Mad God. Dieu Fou.
Faut-il être et demeurer fou pour laisser la désolation, la pestilence, la folie elle-même gangréner un monde malade, un enfer perpétuel, un gouffre sans fin.
Les choses sont ce qu’elles sont, le monde, ce qu’il est, les êtres qui le peuplent tels qu’ils survivent.
Après tout, la faim justifie les moyens.
Mad God, Mad God.
Comme un credo, une litanie qui revient.
J’avais prévu pour ma succession, j’ai finalement opté pour un codicille.

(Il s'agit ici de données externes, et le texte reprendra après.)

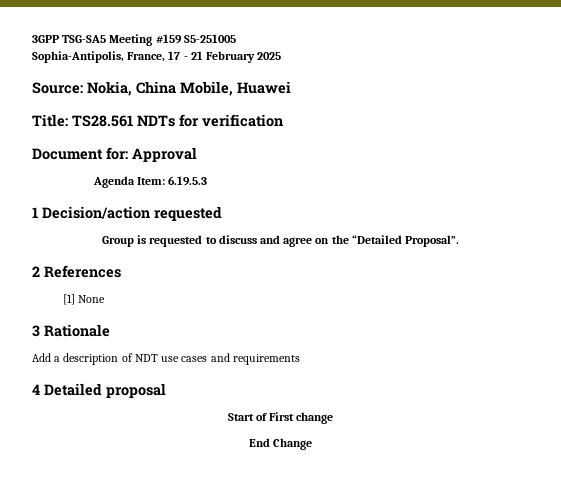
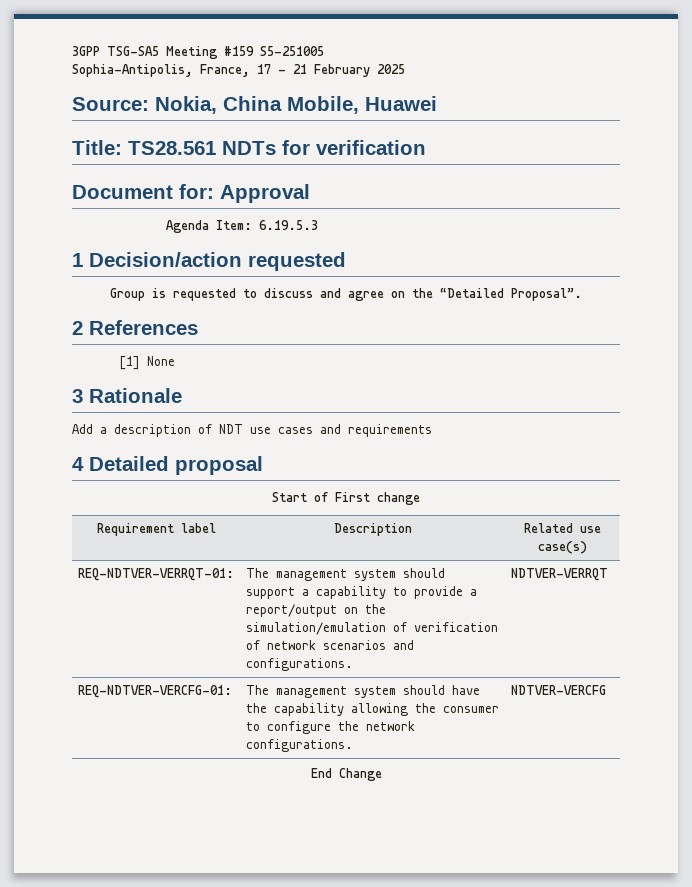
(334, 418) none -> [97,523,216,536] [334,523,412,536] [524,523,601,533] [538,541,587,554] [77,568,234,581] [245,568,445,581] [245,586,477,599] [245,604,386,617] [245,622,498,635] [245,640,414,650] [245,658,353,671] [510,568,608,581] [77,685,232,698] [245,685,480,698] [245,703,499,716] [245,721,415,734] [245,739,353,752] [510,685,606,695] // Requirement label | Description | Related use case(s) // REQ-NDTVER-VERRQT-01: | The management system should support a capability to provide a report/output on the simulation/emulation of verification of network scenarios and configurations. | NDTVER-VERRQT // REQ-NDTVER-VERCFG-01: | The management system should have the capability allowing the consumer to configure the network configurations. | NDTVER-VERCFG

Le monde est répugnant, froid, dur comme un cadavre, celui des mondes dont les vestiges servent de décor à une loi primale, celle du plus fort, celle de vie ou de mort.
Tout n’est, en définitive, que vie ou mort.
Mad God, Mad God
Le cycle est éternel.
C’est essentiel, c’est petit et grand à la fois.
A quoi sert de le répéter puisque aucune déité, aucun être supérieur, ne viendra sauver ce monde ? Les gestes répétitifs de créatures créées de toutes pièces dont la finalité unique est de périr, après tout, elles ont été façonnées dans ce but.La (re)naissance d’un bébé dont le sort repose entre les mains d’une mort flottante. La vie n’a d’autre finalité que la mort.
Et la mort, une délivrance. Délivrance d’avoir sa place et d’être utile en ce monde ?
Quitter ce monde infâme, impossible et mort.
Au début, je n’avais rien.
A la fin, je n’ai rien, je ne suis rien.
En définitive, je n’ai rien perdu et le monde non plus.
Il continue son agonie sans moi comme il l’a commencé sans moi.
Mad God, le film, c’est poisseux, inhospitalier, fascinant et éprouvant. Une plongée dans le vide sans scaphandre ni papillon.
Si le rêve a été, à ses débuts, un procédé narratif récurrent des films en stop motion, les cauchemars de Tippett sont autant d’hommages à cet art de l'émerveillement. Cet art de la fascination du réel revisité, réinventé, recréé.
Merci Phil Tippett de livrer ton âme sur un plateau en plomb.
Merci Carlotta de rendre possible le visionnage de ce film en salle.
Merci le cinéma. Merci le cinéma stop motion.
En proie au chaos, à l’absurde, à l’infini. En proie au vide, à l’oubli, à la création. J’étais et je serai, je suis à la merci.